Fast way to get total count of found items, resources, and sources

Are you missing a feature? Request its implementation here.
natemyersibm
Posts: 3
Joined: Fri Apr 07, 2023 1:24 am

Fast way to get total count of found items, resources, and sources

Post by natemyersibm »

Hello!
In OxygenXML Author 25.0, I'm looking for a fast and simple way to see a count of total search results across a count of files in a count of sources. I searched the oxygenxml website and forum, and I watched a related video , but I didn't quite see what I'm looking for.

Details:
  • Open/Find Resource gives a count of matching resources, but not an obvious total count of found items when 'In content' is selected.
  • Find/Replace in Files gives a count of found items, but not an obvious total count of matching resources.
  • In Preferences, Open/Find Resource prefs include a mandatory search results limiter.
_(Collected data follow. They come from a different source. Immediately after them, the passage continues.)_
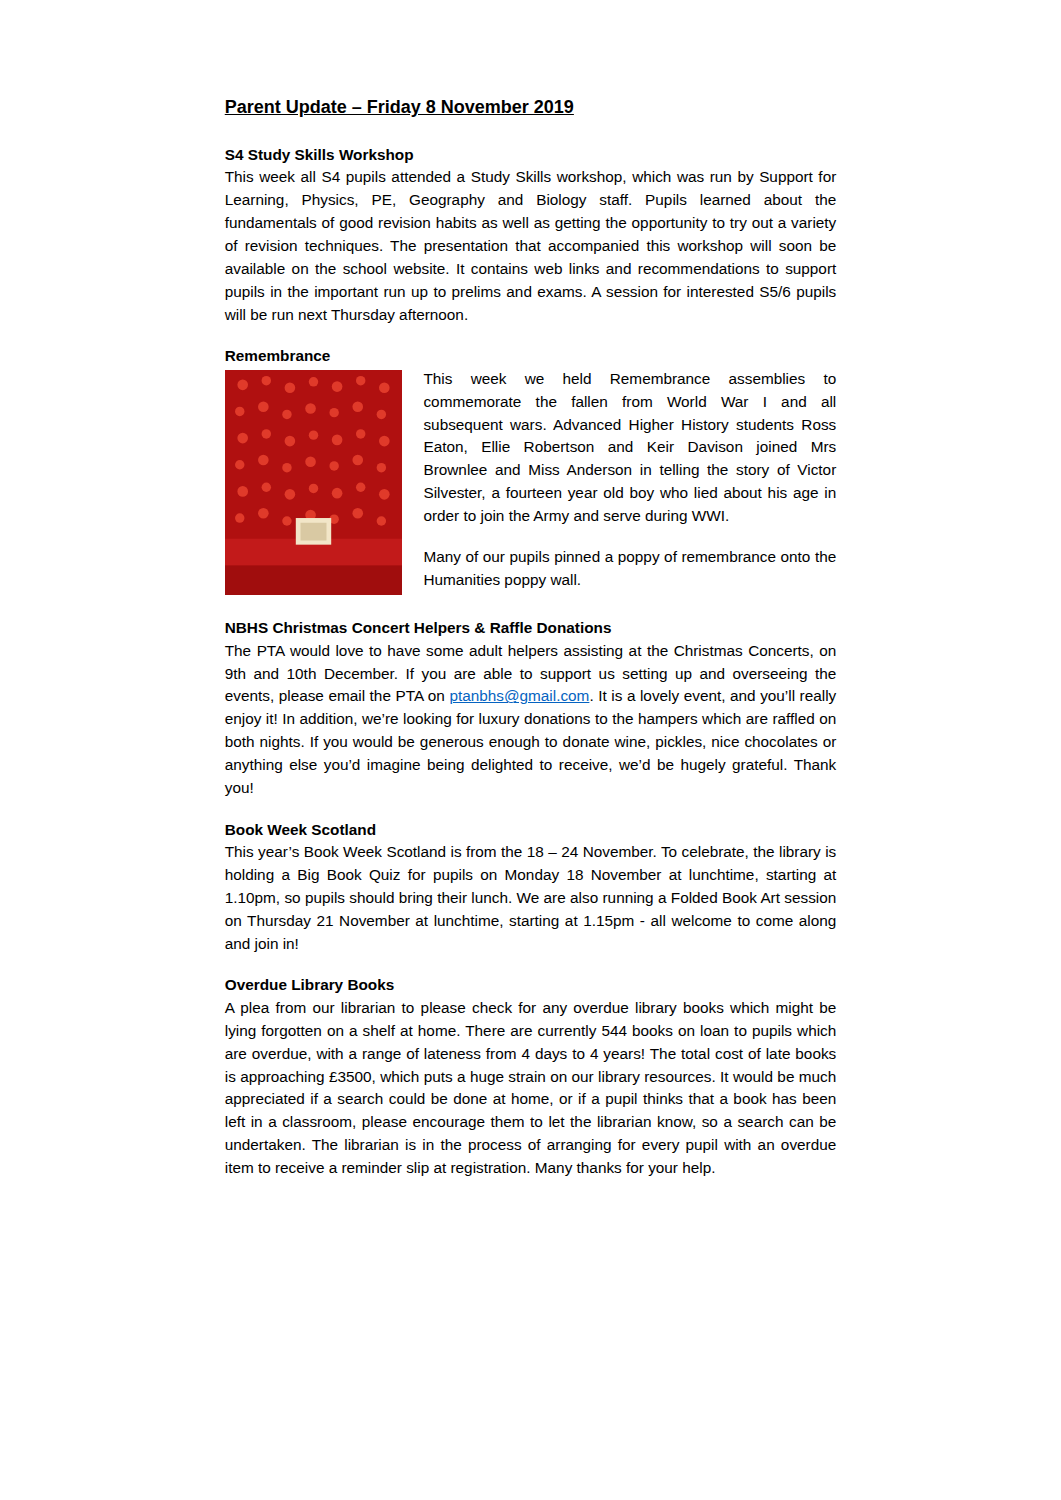Parent Update – Friday 8 November 2019
S4 Study Skills Workshop
This week all S4 pupils attended a Study Skills workshop, which was run by Support for Learning, Physics, PE, Geography and Biology staff. Pupils learned about the fundamentals of good revision habits as well as getting the opportunity to try out a variety of revision techniques. The presentation that accompanied this workshop will soon be available on the school website. It contains web links and recommendations to support pupils in the important run up to prelims and exams. A session for interested S5/6 pupils will be run next Thursday afternoon.
Remembrance
This week we held Remembrance assemblies to commemorate the fallen from World War I and all subsequent wars. Advanced Higher History students Ross Eaton, Ellie Robertson and Keir Davison joined Mrs Brownlee and Miss Anderson in telling the story of Victor Silvester, a fourteen year old boy who lied about his age in order to join the Army and serve during WWI.
Many of our pupils pinned a poppy of remembrance onto the Humanities poppy wall.
NBHS Christmas Concert Helpers & Raffle Donations
The PTA would love to have some adult helpers assisting at the Christmas Concerts, on 9th and 10th December. If you are able to support us setting up and overseeing the events, please email the PTA on ptanbhs@gmail.com. It is a lovely event, and you’ll really enjoy it! In addition, we’re looking for luxury donations to the hampers which are raffled on both nights. If you would be generous enough to donate wine, pickles, nice chocolates or anything else you’d imagine being delighted to receive, we’d be hugely grateful. Thank you!
Book Week Scotland
This year’s Book Week Scotland is from the 18 – 24 November. To celebrate, the library is holding a Big Book Quiz for pupils on Monday 18 November at lunchtime, starting at 1.10pm, so pupils should bring their lunch. We are also running a Folded Book Art session on Thursday 21 November at lunchtime, starting at 1.15pm - all welcome to come along and join in!
Overdue Library Books
A plea from our librarian to please check for any overdue library books which might be lying forgotten on a shelf at home. There are currently 544 books on loan to pupils which are overdue, with a range of lateness from 4 days to 4 years! The total cost of late books is approaching £3500, which puts a huge strain on our library resources. It would be much appreciated if a search could be done at home, or if a pupil thinks that a book has been left in a classroom, please encourage them to let the librarian know, so a search can be undertaken. The librarian is in the process of arranging for every pupil with an overdue item to receive a reminder slip at registration. Many thanks for your help.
Fortunately, in Open/Find Resource a count still appears of total matching resources despite the limiter, but only the limited number appear in the result set. This limit can be out of proportion with web-based search results that hit the same doc collection.
So my hoped-for functionality is this:
  • One string that gives a total count of found items in a total count of resources. Example: "452 items found in 126 files".
  • An option similar to the above that includes multiple linked sources, along with a details option that could offer a breakdown:
    • Example: 17,362 items found in 887 files across 3 sources (Details)
      • 13,002 items found in 686 files in source MyProject
      • 3300 items found in 100 files in source OtherTeam'sProject
      • 1060 items found in 101 files in source OtherDepartment'sProject
  • In Open/Find Resources, a string that shows how many times an item is found in each matching resource.
  • An option (maybe a checkbox) associated with the results limiter in Open/Find Resource prefs to page large found sets if they exceed the limit. Example: "Use multiple pages to display all results". Even better would be to just do this by default. That way, you can keep the Open/Find Resource window performant and responsive by displaying the first X results (where X is a settable integer, as it is today) and then lazy-loading subsequent found items across additional 'pages' (separated lists) within the Open/Find Resource window.
Thank you!
Radu
Posts: 9286
Joined: Fri Jul 09, 2004 5:18 pm

Re: Fast way to get total count of found items, resources, and sources

Post by Radu »

Hi,

When using the 'In content" search from the Open/Find resources dialog, Oxygen indeed returns to you files which contain inside the searched string (either one or multiple times). Indeed for each of those resources Oxygen does not present to you information about how many times inside each file the searched string occurs.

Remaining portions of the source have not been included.